Two women smiling and laughing together

If you’re a funeral director, there’s no doubt you’ve experienced conflict at some point among the families you’ve served.

While the death of a loved one can sometimes bring families together, that’s unfortunately not always the case. With how spread out many families are these days, it can sometimes be difficult for families to make decisions for their loved ones that everyone agrees with.

Couple the huge decisions that need to be made with the emotional toll a death takes on a family, as well as any underlying disagreements they’ve had in the past, and you have the perfect recipe for outbursts, arguments, and tears.

As a funeral director, what can you do to keep the peace and keep the planning process moving forward without overstepping your boundaries? Here are a few tips on dealing with family conflict:

Be direct

Though it can be uncomfortable trying to communicate with families in a conflict situation, it’s important that you don’t try to avoid it. Be honest and direct with the family, because any confusion or misrepresentation could result in more conflict.

It’s also important to speak directly to the person you need to speak to. Don’t speak to one family member just because they are less angry — speak to the person who needs the information you are offering.

Take a moment

When things start getting especially ugly, it can be helpful to step in and suggest that everyone takes a moment to think before regrouping. This can mean just being silent for a moment or even physically separating families until tensions lessen.

Sometimes, in the heat of the moment, people say things they don’t mean and anger can cloud judgment. Taking a moment to relax can help de-escalate these situations.

Offer advice on compromise

As a funeral director, you likely know better than your family what is available in terms of services or products. If your family is disagreeing on something and you think you might have a compromise that would work, don’t be afraid to suggest it.
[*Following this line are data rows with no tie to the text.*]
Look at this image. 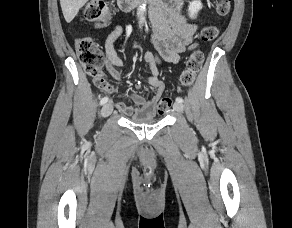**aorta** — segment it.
Here are the masks:
<instances>
[{
    "label": "aorta",
    "instance_id": "762f6f07",
    "mask_svg": "<svg viewBox=\"0 0 292 228\" xmlns=\"http://www.w3.org/2000/svg\"><path fill=\"white\" fill-rule=\"evenodd\" d=\"M146 0H144L143 3H141L137 9V16L139 18V26L142 27L144 20H145V13H146Z\"/></svg>",
    "mask_w": 292,
    "mask_h": 228
}]
</instances>
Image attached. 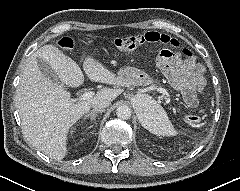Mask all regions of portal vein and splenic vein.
<instances>
[{
    "label": "portal vein and splenic vein",
    "instance_id": "18ae733b",
    "mask_svg": "<svg viewBox=\"0 0 240 191\" xmlns=\"http://www.w3.org/2000/svg\"><path fill=\"white\" fill-rule=\"evenodd\" d=\"M93 96H94L93 91H87V92L83 93L82 95H80L79 100H87V99L92 98Z\"/></svg>",
    "mask_w": 240,
    "mask_h": 191
}]
</instances>
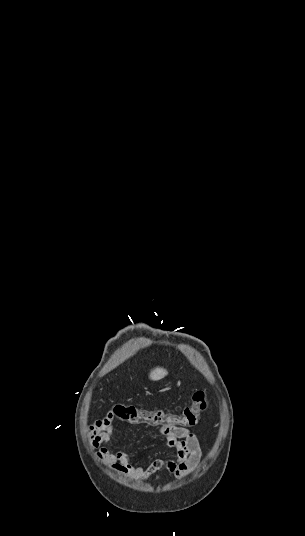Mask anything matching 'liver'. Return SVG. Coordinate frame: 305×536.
I'll return each instance as SVG.
<instances>
[{
    "label": "liver",
    "mask_w": 305,
    "mask_h": 536,
    "mask_svg": "<svg viewBox=\"0 0 305 536\" xmlns=\"http://www.w3.org/2000/svg\"><path fill=\"white\" fill-rule=\"evenodd\" d=\"M168 372L167 370H164V368H155V370H152L149 374L150 380H153V382H157V380H162V378H165L167 376Z\"/></svg>",
    "instance_id": "1"
}]
</instances>
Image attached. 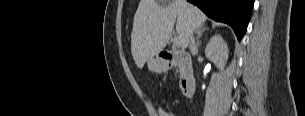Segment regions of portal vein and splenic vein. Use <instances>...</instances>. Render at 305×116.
Listing matches in <instances>:
<instances>
[{
	"mask_svg": "<svg viewBox=\"0 0 305 116\" xmlns=\"http://www.w3.org/2000/svg\"><path fill=\"white\" fill-rule=\"evenodd\" d=\"M173 44H174L175 46H177V47L180 46V44H181V39H180L179 36L174 37Z\"/></svg>",
	"mask_w": 305,
	"mask_h": 116,
	"instance_id": "18ae733b",
	"label": "portal vein and splenic vein"
}]
</instances>
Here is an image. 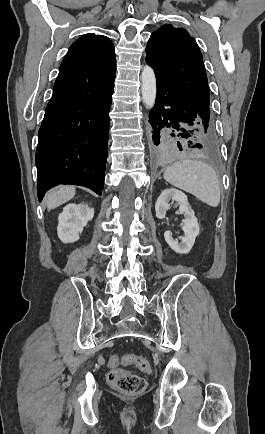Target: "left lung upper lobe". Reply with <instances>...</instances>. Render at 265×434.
<instances>
[{
    "mask_svg": "<svg viewBox=\"0 0 265 434\" xmlns=\"http://www.w3.org/2000/svg\"><path fill=\"white\" fill-rule=\"evenodd\" d=\"M146 60L198 108L210 112V94L203 57L184 28L162 25L151 34Z\"/></svg>",
    "mask_w": 265,
    "mask_h": 434,
    "instance_id": "5c2ea615",
    "label": "left lung upper lobe"
}]
</instances>
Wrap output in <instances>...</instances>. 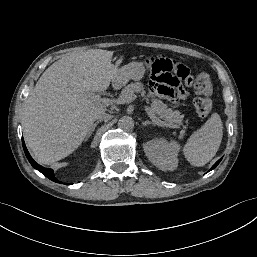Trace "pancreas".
Here are the masks:
<instances>
[{
    "label": "pancreas",
    "instance_id": "1",
    "mask_svg": "<svg viewBox=\"0 0 257 257\" xmlns=\"http://www.w3.org/2000/svg\"><path fill=\"white\" fill-rule=\"evenodd\" d=\"M135 93L145 94L144 86L140 82L131 83L126 86L122 91L120 96H131L135 95ZM148 97H153L151 93L148 94ZM151 107L153 113L157 114L159 118L163 119L167 123H179L183 119V115L178 110H173L172 108H168L166 104H164L159 99L152 98Z\"/></svg>",
    "mask_w": 257,
    "mask_h": 257
}]
</instances>
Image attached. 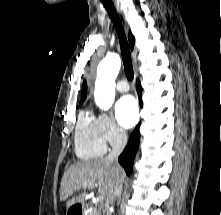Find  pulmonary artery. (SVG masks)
<instances>
[{
	"label": "pulmonary artery",
	"mask_w": 221,
	"mask_h": 215,
	"mask_svg": "<svg viewBox=\"0 0 221 215\" xmlns=\"http://www.w3.org/2000/svg\"><path fill=\"white\" fill-rule=\"evenodd\" d=\"M116 88L119 92H127L129 90V85L126 80H120L117 82Z\"/></svg>",
	"instance_id": "e3ab8cb5"
}]
</instances>
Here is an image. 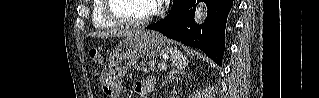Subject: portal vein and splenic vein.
Instances as JSON below:
<instances>
[{"mask_svg": "<svg viewBox=\"0 0 319 98\" xmlns=\"http://www.w3.org/2000/svg\"><path fill=\"white\" fill-rule=\"evenodd\" d=\"M158 68L162 71L166 70L167 69V65L165 63H160L158 64Z\"/></svg>", "mask_w": 319, "mask_h": 98, "instance_id": "1", "label": "portal vein and splenic vein"}]
</instances>
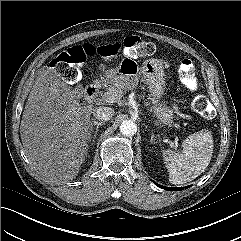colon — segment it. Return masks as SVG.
I'll return each mask as SVG.
<instances>
[{
  "mask_svg": "<svg viewBox=\"0 0 241 241\" xmlns=\"http://www.w3.org/2000/svg\"><path fill=\"white\" fill-rule=\"evenodd\" d=\"M121 49V45H107L95 48L84 45L70 48L50 61V67L68 83H75L80 77V67L87 56L99 55L106 60L114 59ZM123 54L128 58H138L153 54L155 46L138 36L127 37L122 45ZM179 75L182 83L190 90L197 87L194 62L185 58L179 65ZM192 109L198 114H206L208 101L203 96H197L192 101Z\"/></svg>",
  "mask_w": 241,
  "mask_h": 241,
  "instance_id": "obj_1",
  "label": "colon"
}]
</instances>
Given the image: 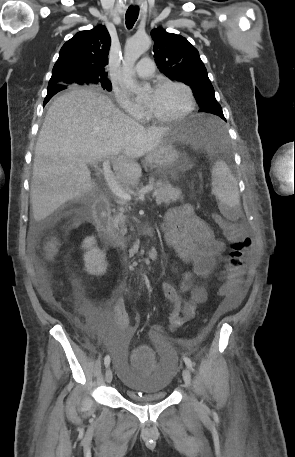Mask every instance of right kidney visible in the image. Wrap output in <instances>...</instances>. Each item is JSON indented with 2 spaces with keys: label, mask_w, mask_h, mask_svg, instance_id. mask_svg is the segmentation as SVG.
<instances>
[{
  "label": "right kidney",
  "mask_w": 295,
  "mask_h": 457,
  "mask_svg": "<svg viewBox=\"0 0 295 457\" xmlns=\"http://www.w3.org/2000/svg\"><path fill=\"white\" fill-rule=\"evenodd\" d=\"M95 242L94 237H87L83 241L82 247L87 250L84 254L85 267L91 274L102 275L106 272L107 262L103 252L95 247Z\"/></svg>",
  "instance_id": "1"
}]
</instances>
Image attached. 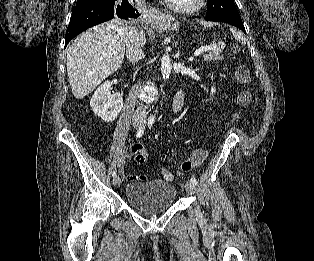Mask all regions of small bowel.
<instances>
[{"instance_id":"c3829d8e","label":"small bowel","mask_w":314,"mask_h":261,"mask_svg":"<svg viewBox=\"0 0 314 261\" xmlns=\"http://www.w3.org/2000/svg\"><path fill=\"white\" fill-rule=\"evenodd\" d=\"M139 155L147 156V152H146V150H145L143 145H141V144H134V145L130 146L125 151L123 156L121 157V159H120V168H121V174H122L124 179L130 180V181H133V180L137 179V177L135 175H131V174H126L125 173L124 164H125V162H127L129 160H134V161L137 162V158H138ZM160 171H161V174H162V176H163V178L165 180H167V181H173L174 180L173 174L169 170H167V168L161 167Z\"/></svg>"}]
</instances>
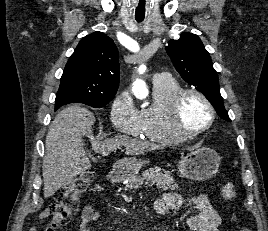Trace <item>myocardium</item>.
<instances>
[{
  "label": "myocardium",
  "instance_id": "myocardium-1",
  "mask_svg": "<svg viewBox=\"0 0 268 231\" xmlns=\"http://www.w3.org/2000/svg\"><path fill=\"white\" fill-rule=\"evenodd\" d=\"M188 95H195L199 99H201L205 103V105L208 107L209 112H210L209 121L205 125L199 127L198 129L194 131H185L180 126L181 105L184 99ZM214 120H215V109H214L213 104L204 93H202L201 91L197 89H193V88L181 89L174 95V97L172 98L170 102V112H169L170 126H171L172 131L175 133V135L179 137L180 139H188V138H192V137H195L204 133L212 126V124L214 123Z\"/></svg>",
  "mask_w": 268,
  "mask_h": 231
}]
</instances>
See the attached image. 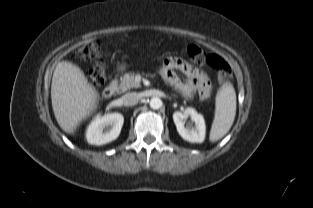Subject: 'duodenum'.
<instances>
[{"label": "duodenum", "mask_w": 313, "mask_h": 208, "mask_svg": "<svg viewBox=\"0 0 313 208\" xmlns=\"http://www.w3.org/2000/svg\"><path fill=\"white\" fill-rule=\"evenodd\" d=\"M117 84L116 83H110L109 85H107L102 92V96L105 99H109L112 97V95L114 94L115 90H116Z\"/></svg>", "instance_id": "410a0bca"}]
</instances>
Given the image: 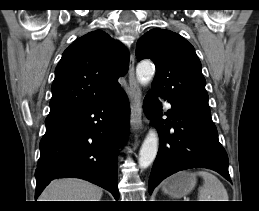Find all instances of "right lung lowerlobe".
I'll return each instance as SVG.
<instances>
[{"mask_svg": "<svg viewBox=\"0 0 259 211\" xmlns=\"http://www.w3.org/2000/svg\"><path fill=\"white\" fill-rule=\"evenodd\" d=\"M129 119L123 90L88 107L48 115L35 198L53 179L76 177L103 187L118 200L116 149L127 140Z\"/></svg>", "mask_w": 259, "mask_h": 211, "instance_id": "1", "label": "right lung lower lobe"}]
</instances>
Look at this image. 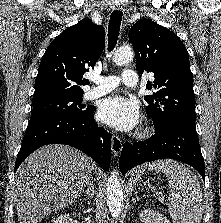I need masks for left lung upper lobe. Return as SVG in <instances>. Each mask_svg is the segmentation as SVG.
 Listing matches in <instances>:
<instances>
[{"mask_svg": "<svg viewBox=\"0 0 221 223\" xmlns=\"http://www.w3.org/2000/svg\"><path fill=\"white\" fill-rule=\"evenodd\" d=\"M129 41L135 51L137 71L154 74V81L147 83L153 95L144 99L155 130L162 131L176 120L195 122L189 56L179 37L156 22L141 19L130 29Z\"/></svg>", "mask_w": 221, "mask_h": 223, "instance_id": "obj_1", "label": "left lung upper lobe"}]
</instances>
Just be sure to suggest with caution, as you don’t want to come across as trying to upsell or make decisions for them. Ask the family if they would like to hear your suggestion, and if they do, tell them what you suggest as well as what the pros AND cons are, for all parties involved, if they use your suggestion.

Find opportunities for cooperation

No matter what the conflict is about, there is bound to be at least a few points where cooperation is possible. Listen to the concerns that all parties have and find those points, so that you can use them to come to an agreement.

Don’t take it personally

Most funeral directors have been yelled at during some point in their careers. What’ important to realize is that, more often than not, it’s not something we did or said.

Anger is an emotion that often comes out to mask sadness. As humans, we don’t want to appear vulnerable; instead, we lash out and get defensive or angry to cover up our sadness. In situations like the loss of a loved one, sadness is common and, often, so is anger.

Now, that doesn’t mean the funeral director is never wrong — we all make mistakes. But when a family member you are serving lashes out at you and you’re not sure why, it usually has nothing to do with you, so don’t take it personally.

Sometimes, you can’t help them find a solution

There is always the possibility that, despite your best efforts, families won’t be able to find an amicable compromise. In that case, family members who share the primary right to control the funeral can seek a court order to be put in sole control of it.

If it comes to that, you might want to suggest it to avoid a stalemate situation. But it is best to suggest this option to each family member individually to avoid more conflict. Though this isn’t an ideal solution, and it would mean a delay in funeral services, it does take some of the burden off the funeral director in terms of finding a solution.